I’ve always been a story-teller but felt it was necessary to ensure that I was well-informed on a broad range of subjects and well-prepared for the pressures that such a life necessarily entails. I thus completed a MA Degree in English Language and Literature (cum laude) with a thesis that focuses on issues of identity in the 1970s East African travel writing of Trinidadian author Shiva Naipaul. I also studied screenwriting and film-making to master’s level in South Africa and London on a scholarship from my film school and the Oppenheimer Memorial Trust. These formative experiences were both substantially theoretical and practical, and I was lectured and trained by some of the best film practitioners in the world in working operational film studios. In between my studies, I worked for various film production companies in various capacities which was truly a baptism of fire. In 2016, I established my own production company, Mandala Films. I have always been motivated by a singular belief in the power of story to effect positive change.

Still from the film. Phuthi Nakene as Matilda and Atandwa Kani as Philemon.

Atandwa Kani, the lead actor, is growing to fame even outside of South Africa and his father John is also a celebrity in South Africa. How were you able to cast them in this short movie?

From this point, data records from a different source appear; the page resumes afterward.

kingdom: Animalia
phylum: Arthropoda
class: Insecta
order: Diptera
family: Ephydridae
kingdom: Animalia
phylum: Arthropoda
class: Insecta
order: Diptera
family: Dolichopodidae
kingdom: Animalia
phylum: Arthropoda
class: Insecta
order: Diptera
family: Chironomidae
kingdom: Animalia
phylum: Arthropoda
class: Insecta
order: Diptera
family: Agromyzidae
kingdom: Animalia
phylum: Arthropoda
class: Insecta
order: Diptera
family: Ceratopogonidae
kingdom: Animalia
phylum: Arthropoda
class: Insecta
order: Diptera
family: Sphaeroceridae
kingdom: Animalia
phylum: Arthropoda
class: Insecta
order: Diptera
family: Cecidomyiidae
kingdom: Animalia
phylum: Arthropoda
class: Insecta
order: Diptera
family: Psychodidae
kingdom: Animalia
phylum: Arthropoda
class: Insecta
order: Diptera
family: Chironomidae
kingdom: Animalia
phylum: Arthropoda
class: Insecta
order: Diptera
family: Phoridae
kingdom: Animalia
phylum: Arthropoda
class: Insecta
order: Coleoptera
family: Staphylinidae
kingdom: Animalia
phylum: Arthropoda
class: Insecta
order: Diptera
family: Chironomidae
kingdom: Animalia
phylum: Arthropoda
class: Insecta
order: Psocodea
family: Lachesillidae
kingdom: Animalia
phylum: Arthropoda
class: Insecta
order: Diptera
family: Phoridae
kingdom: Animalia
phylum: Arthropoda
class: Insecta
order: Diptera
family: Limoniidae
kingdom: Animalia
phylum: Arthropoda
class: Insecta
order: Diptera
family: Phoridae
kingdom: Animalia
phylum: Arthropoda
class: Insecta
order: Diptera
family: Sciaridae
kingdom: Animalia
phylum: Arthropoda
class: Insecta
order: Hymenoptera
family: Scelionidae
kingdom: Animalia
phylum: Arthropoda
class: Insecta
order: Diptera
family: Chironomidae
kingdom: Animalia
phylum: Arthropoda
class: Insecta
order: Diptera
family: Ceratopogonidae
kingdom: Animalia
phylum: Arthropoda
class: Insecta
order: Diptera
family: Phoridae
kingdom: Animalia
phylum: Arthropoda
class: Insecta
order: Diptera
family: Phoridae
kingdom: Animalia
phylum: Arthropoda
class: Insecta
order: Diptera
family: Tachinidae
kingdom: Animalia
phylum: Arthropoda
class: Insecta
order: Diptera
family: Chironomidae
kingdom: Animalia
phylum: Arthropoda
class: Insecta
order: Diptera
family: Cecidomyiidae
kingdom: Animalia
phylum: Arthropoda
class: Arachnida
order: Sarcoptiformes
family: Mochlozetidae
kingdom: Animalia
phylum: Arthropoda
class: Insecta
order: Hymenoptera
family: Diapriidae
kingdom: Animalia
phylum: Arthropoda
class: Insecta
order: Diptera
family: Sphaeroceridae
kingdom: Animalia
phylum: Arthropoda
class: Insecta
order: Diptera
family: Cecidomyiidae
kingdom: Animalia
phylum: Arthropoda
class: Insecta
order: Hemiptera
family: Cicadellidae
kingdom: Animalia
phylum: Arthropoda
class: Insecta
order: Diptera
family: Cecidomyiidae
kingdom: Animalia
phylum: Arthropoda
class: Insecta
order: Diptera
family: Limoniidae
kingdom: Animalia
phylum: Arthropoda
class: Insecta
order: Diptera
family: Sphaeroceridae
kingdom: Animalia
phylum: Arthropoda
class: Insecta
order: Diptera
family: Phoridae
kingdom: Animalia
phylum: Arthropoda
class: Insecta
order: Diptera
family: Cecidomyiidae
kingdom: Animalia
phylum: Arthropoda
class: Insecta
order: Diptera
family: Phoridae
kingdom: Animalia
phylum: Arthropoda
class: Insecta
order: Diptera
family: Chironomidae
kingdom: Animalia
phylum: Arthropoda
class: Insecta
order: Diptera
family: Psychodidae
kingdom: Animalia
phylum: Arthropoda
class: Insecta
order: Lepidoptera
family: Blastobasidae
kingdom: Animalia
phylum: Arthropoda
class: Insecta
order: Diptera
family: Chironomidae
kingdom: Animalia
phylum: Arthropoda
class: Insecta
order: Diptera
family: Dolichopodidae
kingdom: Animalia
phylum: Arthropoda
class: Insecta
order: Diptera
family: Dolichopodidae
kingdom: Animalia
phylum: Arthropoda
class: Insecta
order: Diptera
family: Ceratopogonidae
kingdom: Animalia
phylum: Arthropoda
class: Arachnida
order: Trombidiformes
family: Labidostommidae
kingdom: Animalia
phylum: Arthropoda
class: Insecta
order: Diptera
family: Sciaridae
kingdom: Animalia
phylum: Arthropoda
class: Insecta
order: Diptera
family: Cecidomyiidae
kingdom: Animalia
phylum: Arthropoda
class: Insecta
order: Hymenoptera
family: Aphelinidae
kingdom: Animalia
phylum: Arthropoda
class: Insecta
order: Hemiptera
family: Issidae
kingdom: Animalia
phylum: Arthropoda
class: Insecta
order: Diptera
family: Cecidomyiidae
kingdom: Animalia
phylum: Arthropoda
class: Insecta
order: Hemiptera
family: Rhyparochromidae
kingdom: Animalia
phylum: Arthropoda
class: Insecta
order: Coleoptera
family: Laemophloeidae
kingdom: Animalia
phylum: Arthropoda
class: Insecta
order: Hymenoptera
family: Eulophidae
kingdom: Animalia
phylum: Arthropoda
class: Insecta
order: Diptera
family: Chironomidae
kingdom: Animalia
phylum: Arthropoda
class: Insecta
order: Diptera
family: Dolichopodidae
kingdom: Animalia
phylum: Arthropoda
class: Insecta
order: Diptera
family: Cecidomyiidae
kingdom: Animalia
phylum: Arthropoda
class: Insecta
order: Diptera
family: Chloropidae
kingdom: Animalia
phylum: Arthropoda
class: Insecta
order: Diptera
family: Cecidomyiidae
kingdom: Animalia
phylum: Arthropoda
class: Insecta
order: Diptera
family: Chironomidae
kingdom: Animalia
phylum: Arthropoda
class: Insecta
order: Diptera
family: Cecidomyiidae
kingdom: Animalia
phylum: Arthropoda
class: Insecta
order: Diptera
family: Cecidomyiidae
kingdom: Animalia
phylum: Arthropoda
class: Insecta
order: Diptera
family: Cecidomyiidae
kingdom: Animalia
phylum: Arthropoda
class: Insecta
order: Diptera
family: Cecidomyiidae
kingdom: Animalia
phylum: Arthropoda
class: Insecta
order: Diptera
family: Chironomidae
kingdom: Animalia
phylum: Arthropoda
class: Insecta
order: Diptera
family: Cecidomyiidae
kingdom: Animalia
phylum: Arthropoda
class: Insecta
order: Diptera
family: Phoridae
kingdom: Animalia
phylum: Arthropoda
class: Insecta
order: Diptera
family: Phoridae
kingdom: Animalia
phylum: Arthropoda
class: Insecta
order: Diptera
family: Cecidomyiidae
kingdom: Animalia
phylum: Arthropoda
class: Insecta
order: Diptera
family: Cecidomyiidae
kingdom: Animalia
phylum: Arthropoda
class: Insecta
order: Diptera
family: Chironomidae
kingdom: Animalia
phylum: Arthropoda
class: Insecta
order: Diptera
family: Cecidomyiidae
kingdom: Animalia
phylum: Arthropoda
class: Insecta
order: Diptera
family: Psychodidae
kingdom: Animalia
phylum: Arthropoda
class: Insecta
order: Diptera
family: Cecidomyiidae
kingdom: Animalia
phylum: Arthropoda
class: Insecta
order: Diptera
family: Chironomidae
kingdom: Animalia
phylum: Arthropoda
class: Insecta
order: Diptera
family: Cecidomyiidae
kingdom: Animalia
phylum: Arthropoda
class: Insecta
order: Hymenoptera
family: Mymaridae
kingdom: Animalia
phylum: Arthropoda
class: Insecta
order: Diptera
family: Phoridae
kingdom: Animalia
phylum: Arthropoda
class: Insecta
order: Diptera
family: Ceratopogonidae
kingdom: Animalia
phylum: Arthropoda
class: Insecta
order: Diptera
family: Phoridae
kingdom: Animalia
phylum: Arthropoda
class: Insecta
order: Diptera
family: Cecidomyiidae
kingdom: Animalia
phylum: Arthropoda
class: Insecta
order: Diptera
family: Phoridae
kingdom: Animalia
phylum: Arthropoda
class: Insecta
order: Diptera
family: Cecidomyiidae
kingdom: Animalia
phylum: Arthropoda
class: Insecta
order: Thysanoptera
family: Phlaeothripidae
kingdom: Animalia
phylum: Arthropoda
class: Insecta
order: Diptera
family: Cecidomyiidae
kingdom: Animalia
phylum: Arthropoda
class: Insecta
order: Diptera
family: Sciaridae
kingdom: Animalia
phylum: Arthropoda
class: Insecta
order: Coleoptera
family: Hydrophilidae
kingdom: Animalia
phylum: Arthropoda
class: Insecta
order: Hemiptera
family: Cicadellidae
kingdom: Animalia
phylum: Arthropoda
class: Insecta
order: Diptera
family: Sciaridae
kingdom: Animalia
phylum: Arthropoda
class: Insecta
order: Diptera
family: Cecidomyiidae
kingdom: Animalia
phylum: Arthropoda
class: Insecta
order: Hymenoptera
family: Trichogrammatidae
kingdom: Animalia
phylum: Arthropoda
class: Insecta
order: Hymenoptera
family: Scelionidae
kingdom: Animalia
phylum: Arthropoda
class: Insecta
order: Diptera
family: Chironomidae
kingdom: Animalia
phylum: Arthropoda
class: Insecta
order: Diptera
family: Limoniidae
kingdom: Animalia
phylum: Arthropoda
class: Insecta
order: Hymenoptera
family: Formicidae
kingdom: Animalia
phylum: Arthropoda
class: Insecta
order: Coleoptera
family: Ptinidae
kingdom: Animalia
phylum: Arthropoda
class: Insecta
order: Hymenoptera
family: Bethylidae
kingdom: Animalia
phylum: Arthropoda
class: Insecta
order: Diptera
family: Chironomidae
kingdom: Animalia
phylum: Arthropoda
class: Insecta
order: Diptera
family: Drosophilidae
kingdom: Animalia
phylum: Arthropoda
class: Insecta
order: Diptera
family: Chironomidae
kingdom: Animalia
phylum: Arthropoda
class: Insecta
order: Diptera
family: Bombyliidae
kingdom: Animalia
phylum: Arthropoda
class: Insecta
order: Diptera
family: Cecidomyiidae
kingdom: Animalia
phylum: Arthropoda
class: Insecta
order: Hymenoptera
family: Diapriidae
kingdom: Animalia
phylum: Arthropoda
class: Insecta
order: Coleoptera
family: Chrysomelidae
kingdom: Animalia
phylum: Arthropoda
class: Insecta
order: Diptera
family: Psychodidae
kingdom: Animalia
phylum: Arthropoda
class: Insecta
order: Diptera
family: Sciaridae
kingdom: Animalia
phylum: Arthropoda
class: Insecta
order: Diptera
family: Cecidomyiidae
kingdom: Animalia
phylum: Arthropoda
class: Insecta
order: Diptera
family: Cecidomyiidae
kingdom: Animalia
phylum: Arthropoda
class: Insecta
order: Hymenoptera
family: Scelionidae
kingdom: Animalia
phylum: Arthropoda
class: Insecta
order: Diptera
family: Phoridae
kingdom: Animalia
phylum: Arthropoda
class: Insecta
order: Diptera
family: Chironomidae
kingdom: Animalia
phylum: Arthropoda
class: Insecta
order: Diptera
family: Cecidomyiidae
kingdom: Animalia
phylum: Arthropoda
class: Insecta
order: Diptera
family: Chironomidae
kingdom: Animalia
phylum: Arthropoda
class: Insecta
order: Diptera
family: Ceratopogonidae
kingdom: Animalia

Honestly speaking, my producer Luke Sharland and I pursued them with dogged determination. It took some convincing. But they ultimately believed in the strengths of the screenplay which I wrote and my creative vision for the project because they’re both extraordinary artists. Our creative collaboration was a very beneficial one. The same applies to the casting of Phuthi Nakene who is on the same rise.

Still from the film. Phuthi Nakene as Matilda.

How was The Suit received by the media and by the audience?

The reception has been overwhelmingly positive and I am immeasurably grateful. The Suit has to date been shown at film festivals in 83 cities and towns in 28 countries. It won South Africa’s national film award, the SAFTA, for Best Short Film, as well as the Best International Short & Best of the Festival Awards at the Oscar-qualifying BronzeLens Film Festival of Atlanta. The Suit was selected by France’s Académie des Arts et Téchniques du Cinéma as one of the best short films of the year, acknowledged by UNICEF at its headquarters in Paris. Not only did it win Best Short Film at the Scotland African Film Festival (Africa in Motion) of Edinburgh & Glasgow, the Audience Award at the Black Harvest Film Festival in Chicago, the Audience Award at the Cape Town leg of the Shnit International Film Festival of Switzerland, but it also received Special Jury Recognition at the Oscar-qualifying Pan-African Film Festival of Los Angeles, one of three Oscar-qualifying festivals for which it was selected, and a Special Jury Mention at the Zanzibar International Film Festival. In terms of the international distribution of locally-funded and locally-produced South African films, The Suit is surpassed in scope only by the Oscar-winning feature Tsotsi. It has been covered extensively in the media. This was my first professional film, so I don’t think we did too badly.

Photo: John Kani (left), Jarryd Coetsee (middle), and Atandwa Kani (rigth) on set, seated on a bus that was supplied for use in the film by the James Hall Museum of Transport in Johannesburg. The bus actually drove the Sophiatown route in the 1950s and the museum mechanics fixed it so that it would be able to drive for us.

What are the upcoming projects you are working on?

Under the umbrella of my production company, Mandala Films, we are currently developing six feature films, the first of which will go into production in the new year. I can’t say too much about it yet for contractual reasons, but I’m very excited. It is an adaptation of a bestselling novel which explores in a seemingly magical way the concatenation of traditionalism and modernism in South Africa over three distinct periods and it will be highly accessible to both local and foreign audiences. We welcome the possibilities of co-production on all of our projects.